Decisive break above 4.75 could quickly accelerate the move toward 161.8% projection at 5.07, a level dangerously close to the multi-decade highs seen in 2023 and one that could significantly intensify pressure across equities, currencies, and global financial conditions more broadly.
For now, near-term bias remains firmly to the upside as long as 4.48 resistance-turned-support continues holding on any pullback.
China’s PBoC Holds Key Lending Rates Steady as Policymakers Avoid Rush to Ease
The People’s Bank of China left its benchmark lending rates unchanged in May, extending its policy pause to a full year as authorities signaled little urgency to deliver additional monetary easing despite slowing domestic momentum. The 1-year loan prime rate was held at 3.00%, while the 5-year LPR, widely used as a reference for mortgage pricing, remained at 3.50%, matching market expectations.
The decision highlights Beijing’s cautious approach toward broad-based stimulus. Although recent Chinese data have shown renewed weakness in consumption, investment, and lending demand, policymakers appear comfortable maintaining current settings for now. Interbank liquidity conditions remain ample, while the tone of the PBoC’s latest quarterly report suggested officials are still prioritizing financial stability and measured policy support over aggressive easing.
The cautious stance also reflects the increasingly difficult external environment. Rising global energy prices and ongoing geopolitical tensions are complicating policy decisions across Asia, while rate cuts could add pressure on the Yuan at a time when Dollar strength and higher US yields are already tightening global financial conditions.
Fed’s Paulson Says It’s “Healthy” for Markets to Consider Further Tightening
Philadelphia Fed President Anna Paulson signaled support for keeping interest rates steady while also validating market expectations that rates could remain elevated for much longer than previously anticipated.
Speaking on Tuesday, Paulson also welcomed the recent shift in market pricing away from aggressive rate-cut expectations. “The way the market has moved in reaction to economic news over the last few months largely aligns with my own thinking,” she said. While emphasizing that policy was currently “in a good place,” Paulson added it was “healthy” for investors to consider scenarios where rates remain unchanged for an extended period, “as well as scenarios where further tightening becomes necessary.”

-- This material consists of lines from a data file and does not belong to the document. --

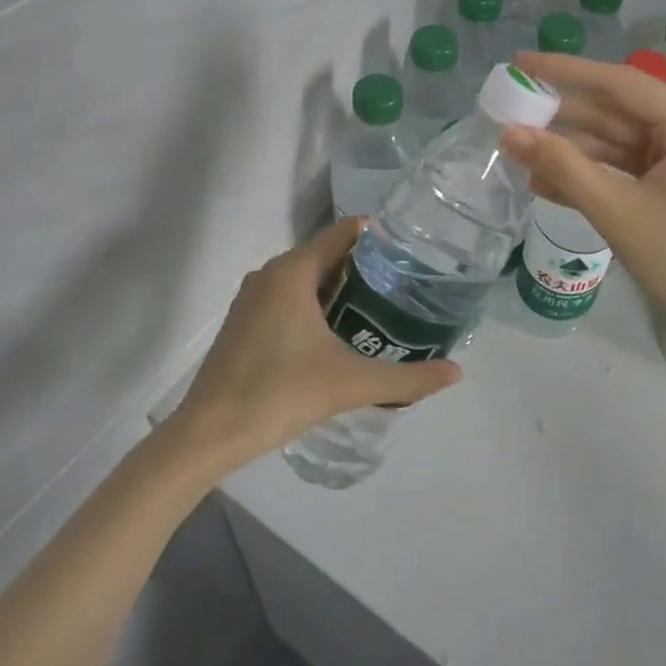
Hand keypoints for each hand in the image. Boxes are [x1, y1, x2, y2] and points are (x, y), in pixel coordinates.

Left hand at [163, 218, 462, 471]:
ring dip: (340, 287)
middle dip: (365, 265)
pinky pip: (288, 298)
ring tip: (381, 307)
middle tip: (406, 283)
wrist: (207, 433)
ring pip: (305, 278)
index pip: (343, 232)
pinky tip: (339, 333)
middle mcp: (270, 274)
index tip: (412, 248)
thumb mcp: (350, 384)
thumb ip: (407, 378)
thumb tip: (457, 372)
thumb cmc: (279, 393)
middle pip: (326, 254)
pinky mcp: (243, 323)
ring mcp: (252, 298)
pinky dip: (316, 304)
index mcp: (293, 271)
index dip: (378, 235)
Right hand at [502, 53, 665, 366]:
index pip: (620, 84)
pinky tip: (545, 184)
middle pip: (616, 113)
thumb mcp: (618, 212)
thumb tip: (509, 133)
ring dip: (570, 152)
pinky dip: (589, 177)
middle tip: (510, 110)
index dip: (566, 71)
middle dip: (562, 116)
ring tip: (518, 153)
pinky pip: (624, 172)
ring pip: (616, 145)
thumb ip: (562, 167)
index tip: (521, 64)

Still, Paulson did not suggest the Fed was preparing to hike imminently, noting that longer-term inflation expectations remain relatively well anchored and growth continues near potential. Markets continue expecting the Fed to keep rates unchanged at the June meeting, though officials increasingly appear comfortable allowing investors to price a much more restrictive policy path than markets expected earlier this year.